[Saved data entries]
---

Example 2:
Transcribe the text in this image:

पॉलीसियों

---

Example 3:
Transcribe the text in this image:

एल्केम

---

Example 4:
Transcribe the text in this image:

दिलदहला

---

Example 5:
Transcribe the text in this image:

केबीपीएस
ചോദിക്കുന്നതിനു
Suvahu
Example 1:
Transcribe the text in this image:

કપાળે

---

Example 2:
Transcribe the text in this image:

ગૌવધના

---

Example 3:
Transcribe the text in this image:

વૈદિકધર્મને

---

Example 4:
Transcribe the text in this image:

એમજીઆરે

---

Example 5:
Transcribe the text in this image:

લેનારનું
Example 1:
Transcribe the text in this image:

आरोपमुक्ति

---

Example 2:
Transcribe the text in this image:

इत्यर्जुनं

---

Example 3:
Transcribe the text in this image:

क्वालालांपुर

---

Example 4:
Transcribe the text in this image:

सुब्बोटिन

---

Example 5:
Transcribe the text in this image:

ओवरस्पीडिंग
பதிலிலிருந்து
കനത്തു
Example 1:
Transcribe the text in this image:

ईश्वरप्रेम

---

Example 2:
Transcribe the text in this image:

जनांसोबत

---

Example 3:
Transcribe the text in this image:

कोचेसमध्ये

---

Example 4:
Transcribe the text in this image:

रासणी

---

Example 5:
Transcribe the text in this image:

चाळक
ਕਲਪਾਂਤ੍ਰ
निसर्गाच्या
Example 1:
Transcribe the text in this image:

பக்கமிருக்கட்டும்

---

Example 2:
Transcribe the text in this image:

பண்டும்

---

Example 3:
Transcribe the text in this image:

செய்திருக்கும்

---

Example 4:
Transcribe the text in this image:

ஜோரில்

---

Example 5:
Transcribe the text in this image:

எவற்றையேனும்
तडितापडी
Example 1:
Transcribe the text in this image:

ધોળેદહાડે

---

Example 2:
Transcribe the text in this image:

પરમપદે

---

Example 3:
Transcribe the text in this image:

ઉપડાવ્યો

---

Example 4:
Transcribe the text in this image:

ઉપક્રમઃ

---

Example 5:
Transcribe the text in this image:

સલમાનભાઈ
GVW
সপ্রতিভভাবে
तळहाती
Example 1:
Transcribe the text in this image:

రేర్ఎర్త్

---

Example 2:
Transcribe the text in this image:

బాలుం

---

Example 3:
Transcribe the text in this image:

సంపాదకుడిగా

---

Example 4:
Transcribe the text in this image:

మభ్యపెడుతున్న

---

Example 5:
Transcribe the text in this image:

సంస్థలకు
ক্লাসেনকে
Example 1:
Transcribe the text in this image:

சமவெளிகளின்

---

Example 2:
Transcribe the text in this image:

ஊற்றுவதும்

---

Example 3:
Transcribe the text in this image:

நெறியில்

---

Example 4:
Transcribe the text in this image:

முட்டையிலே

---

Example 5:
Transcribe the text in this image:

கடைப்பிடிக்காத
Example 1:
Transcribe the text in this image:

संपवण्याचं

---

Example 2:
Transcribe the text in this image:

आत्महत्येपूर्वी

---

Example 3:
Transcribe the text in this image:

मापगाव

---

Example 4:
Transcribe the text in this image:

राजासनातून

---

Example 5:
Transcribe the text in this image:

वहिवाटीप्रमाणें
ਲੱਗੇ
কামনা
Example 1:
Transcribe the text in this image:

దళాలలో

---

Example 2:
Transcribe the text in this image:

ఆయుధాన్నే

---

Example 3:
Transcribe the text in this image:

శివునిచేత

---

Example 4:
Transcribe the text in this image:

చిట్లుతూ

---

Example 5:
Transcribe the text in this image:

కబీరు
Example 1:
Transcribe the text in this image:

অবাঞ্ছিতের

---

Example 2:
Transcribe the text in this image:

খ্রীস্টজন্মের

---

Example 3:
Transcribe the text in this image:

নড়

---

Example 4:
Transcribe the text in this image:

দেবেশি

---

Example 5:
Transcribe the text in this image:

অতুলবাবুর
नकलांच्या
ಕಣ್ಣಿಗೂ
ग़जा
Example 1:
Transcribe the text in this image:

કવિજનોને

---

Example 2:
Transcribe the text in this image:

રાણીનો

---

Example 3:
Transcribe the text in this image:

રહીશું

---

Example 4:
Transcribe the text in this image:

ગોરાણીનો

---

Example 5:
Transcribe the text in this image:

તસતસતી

PROBLEM DETAILS → Make an exact copy of every entry.

TASK RESPONSE →
---

Example 2:
Transcribe the text in this image:

पॉलीसियों

---

Example 3:
Transcribe the text in this image:

एल्केम

---

Example 4:
Transcribe the text in this image:

दिलदहला

---

Example 5:
Transcribe the text in this image:

केबीपीएस
ചോദിക്കുന്നതിനു
Suvahu
Example 1:
Transcribe the text in this image:

કપાળે

---

Example 2:
Transcribe the text in this image:

ગૌવધના

---

Example 3:
Transcribe the text in this image:

વૈદિકધર્મને

---

Example 4:
Transcribe the text in this image:

એમજીઆરે

---

Example 5:
Transcribe the text in this image:

લેનારનું
Example 1:
Transcribe the text in this image:

आरोपमुक्ति

---

Example 2:
Transcribe the text in this image:

इत्यर्जुनं

---

Example 3:
Transcribe the text in this image:

क्वालालांपुर

---

Example 4:
Transcribe the text in this image:

सुब्बोटिन

---

Example 5:
Transcribe the text in this image:

ओवरस्पीडिंग
பதிலிலிருந்து
കനത്തു
Example 1:
Transcribe the text in this image:

ईश्वरप्रेम

---

Example 2:
Transcribe the text in this image:

जनांसोबत

---

Example 3:
Transcribe the text in this image:

कोचेसमध्ये

---

Example 4:
Transcribe the text in this image:

रासणी

---

Example 5:
Transcribe the text in this image:

चाळक
ਕਲਪਾਂਤ੍ਰ
निसर्गाच्या
Example 1:
Transcribe the text in this image:

பக்கமிருக்கட்டும்

---

Example 2:
Transcribe the text in this image:

பண்டும்

---

Example 3:
Transcribe the text in this image:

செய்திருக்கும்

---

Example 4:
Transcribe the text in this image:

ஜோரில்

---

Example 5:
Transcribe the text in this image:

எவற்றையேனும்
तडितापडी
Example 1:
Transcribe the text in this image:

ધોળેદહાડે

---

Example 2:
Transcribe the text in this image:

પરમપદે

---

Example 3:
Transcribe the text in this image:

ઉપડાવ્યો

---

Example 4:
Transcribe the text in this image:

ઉપક્રમઃ

---

Example 5:
Transcribe the text in this image:

સલમાનભાઈ
GVW
সপ্রতিভভাবে
तळहाती
Example 1:
Transcribe the text in this image:

రేర్ఎర్త్

---

Example 2:
Transcribe the text in this image:

బాలుం

---

Example 3:
Transcribe the text in this image:

సంపాదకుడిగా

---

Example 4:
Transcribe the text in this image:

మభ్యపెడుతున్న

---

Example 5:
Transcribe the text in this image:

సంస్థలకు
ক্লাসেনকে
Example 1:
Transcribe the text in this image:

சமவெளிகளின்

---

Example 2:
Transcribe the text in this image:

ஊற்றுவதும்

---

Example 3:
Transcribe the text in this image:

நெறியில்

---

Example 4:
Transcribe the text in this image:

முட்டையிலே

---

Example 5:
Transcribe the text in this image:

கடைப்பிடிக்காத
Example 1:
Transcribe the text in this image:

संपवण्याचं

---

Example 2:
Transcribe the text in this image:

आत्महत्येपूर्वी

---

Example 3:
Transcribe the text in this image:

मापगाव

---

Example 4:
Transcribe the text in this image:

राजासनातून

---

Example 5:
Transcribe the text in this image:

वहिवाटीप्रमाणें
ਲੱਗੇ
কামনা
Example 1:
Transcribe the text in this image:

దళాలలో

---

Example 2:
Transcribe the text in this image:

ఆయుధాన్నే

---

Example 3:
Transcribe the text in this image:

శివునిచేత

---

Example 4:
Transcribe the text in this image:

చిట్లుతూ

---

Example 5:
Transcribe the text in this image:

కబీరు
Example 1:
Transcribe the text in this image:

অবাঞ্ছিতের

---

Example 2:
Transcribe the text in this image:

খ্রীস্টজন্মের

---

Example 3:
Transcribe the text in this image:

নড়

---

Example 4:
Transcribe the text in this image:

দেবেশি

---

Example 5:
Transcribe the text in this image:

অতুলবাবুর
नकलांच्या
ಕಣ್ಣಿಗೂ
ग़जा
Example 1:
Transcribe the text in this image:

કવિજનોને

---

Example 2:
Transcribe the text in this image:

રાણીનો

---

Example 3:
Transcribe the text in this image:

રહીશું

---

Example 4:
Transcribe the text in this image:

ગોરાણીનો

---

Example 5:
Transcribe the text in this image:

તસતસતી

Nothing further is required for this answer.